▸ What to work on
The required output is the lines below from the line containing "cipal de Futebol" to the line containing "la que estamos", inclusive, retyped exactly. No other lines belong in it.

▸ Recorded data
┏━━
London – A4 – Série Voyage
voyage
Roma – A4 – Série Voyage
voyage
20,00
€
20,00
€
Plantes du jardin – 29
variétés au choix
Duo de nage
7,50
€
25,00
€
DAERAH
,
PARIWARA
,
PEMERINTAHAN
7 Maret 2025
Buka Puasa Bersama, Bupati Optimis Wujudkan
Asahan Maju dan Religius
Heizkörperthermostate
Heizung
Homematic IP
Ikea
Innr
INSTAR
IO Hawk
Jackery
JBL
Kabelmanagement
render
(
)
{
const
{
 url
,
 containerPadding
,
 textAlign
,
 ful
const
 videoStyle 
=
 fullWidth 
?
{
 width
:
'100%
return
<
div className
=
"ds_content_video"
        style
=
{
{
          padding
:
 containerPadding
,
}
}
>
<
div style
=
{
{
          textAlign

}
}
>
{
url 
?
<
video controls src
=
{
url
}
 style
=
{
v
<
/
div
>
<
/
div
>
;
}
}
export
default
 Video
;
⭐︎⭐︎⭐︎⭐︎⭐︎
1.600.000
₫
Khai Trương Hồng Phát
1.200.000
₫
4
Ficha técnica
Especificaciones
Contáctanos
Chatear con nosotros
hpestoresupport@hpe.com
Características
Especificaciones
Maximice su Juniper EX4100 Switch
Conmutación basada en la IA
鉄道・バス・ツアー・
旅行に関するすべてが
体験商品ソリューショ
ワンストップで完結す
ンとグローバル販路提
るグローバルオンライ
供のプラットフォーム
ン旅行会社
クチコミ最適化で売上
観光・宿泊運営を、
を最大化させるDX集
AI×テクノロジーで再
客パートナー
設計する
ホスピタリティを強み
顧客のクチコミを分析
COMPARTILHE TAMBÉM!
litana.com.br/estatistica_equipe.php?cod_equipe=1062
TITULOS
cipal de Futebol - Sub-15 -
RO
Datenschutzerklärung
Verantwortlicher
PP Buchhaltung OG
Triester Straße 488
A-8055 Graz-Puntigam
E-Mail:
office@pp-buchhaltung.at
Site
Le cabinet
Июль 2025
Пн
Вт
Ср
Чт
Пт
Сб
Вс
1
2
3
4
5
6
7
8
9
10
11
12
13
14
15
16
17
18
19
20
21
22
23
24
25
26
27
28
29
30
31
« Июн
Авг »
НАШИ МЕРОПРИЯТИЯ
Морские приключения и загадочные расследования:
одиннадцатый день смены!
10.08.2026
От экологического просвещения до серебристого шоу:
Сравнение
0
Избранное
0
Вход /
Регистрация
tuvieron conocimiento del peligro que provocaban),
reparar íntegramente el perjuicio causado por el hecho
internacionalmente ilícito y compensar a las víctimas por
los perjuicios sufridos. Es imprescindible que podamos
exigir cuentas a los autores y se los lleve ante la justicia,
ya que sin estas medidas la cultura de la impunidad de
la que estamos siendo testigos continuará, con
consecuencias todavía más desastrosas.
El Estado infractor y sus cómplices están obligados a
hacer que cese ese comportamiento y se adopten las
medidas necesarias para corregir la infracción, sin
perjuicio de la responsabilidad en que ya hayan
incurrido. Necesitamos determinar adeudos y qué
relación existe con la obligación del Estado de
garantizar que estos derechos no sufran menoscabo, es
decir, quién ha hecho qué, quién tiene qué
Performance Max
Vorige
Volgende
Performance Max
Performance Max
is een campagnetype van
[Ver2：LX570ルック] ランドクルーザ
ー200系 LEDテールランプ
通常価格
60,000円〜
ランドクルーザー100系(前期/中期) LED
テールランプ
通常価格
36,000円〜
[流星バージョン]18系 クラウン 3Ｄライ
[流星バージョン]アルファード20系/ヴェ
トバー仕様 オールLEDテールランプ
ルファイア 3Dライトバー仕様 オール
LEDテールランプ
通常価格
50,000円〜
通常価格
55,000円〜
┗━━
▸ Written response
cipal de Futebol - Sub-15 -
RO
Datenschutzerklärung
Verantwortlicher
PP Buchhaltung OG
Triester Straße 488
A-8055 Graz-Puntigam
E-Mail:
office@pp-buchhaltung.at
Site
Le cabinet
Июль 2025
Пн
Вт
Ср
Чт
Пт
Сб
Вс
1
2
3
4
5
6
7
8
9
10
11
12
13
14
15
16
17
18
19
20
21
22
23
24
25
26
27
28
29
30
31
« Июн
Авг »
НАШИ МЕРОПРИЯТИЯ
Морские приключения и загадочные расследования:
одиннадцатый день смены!
10.08.2026
От экологического просвещения до серебристого шоу:
Сравнение
0
Избранное
0
Вход /
Регистрация
tuvieron conocimiento del peligro que provocaban),
reparar íntegramente el perjuicio causado por el hecho
internacionalmente ilícito y compensar a las víctimas por
los perjuicios sufridos. Es imprescindible que podamos
exigir cuentas a los autores y se los lleve ante la justicia,
ya que sin estas medidas la cultura de la impunidad de
la que estamos siendo testigos continuará, con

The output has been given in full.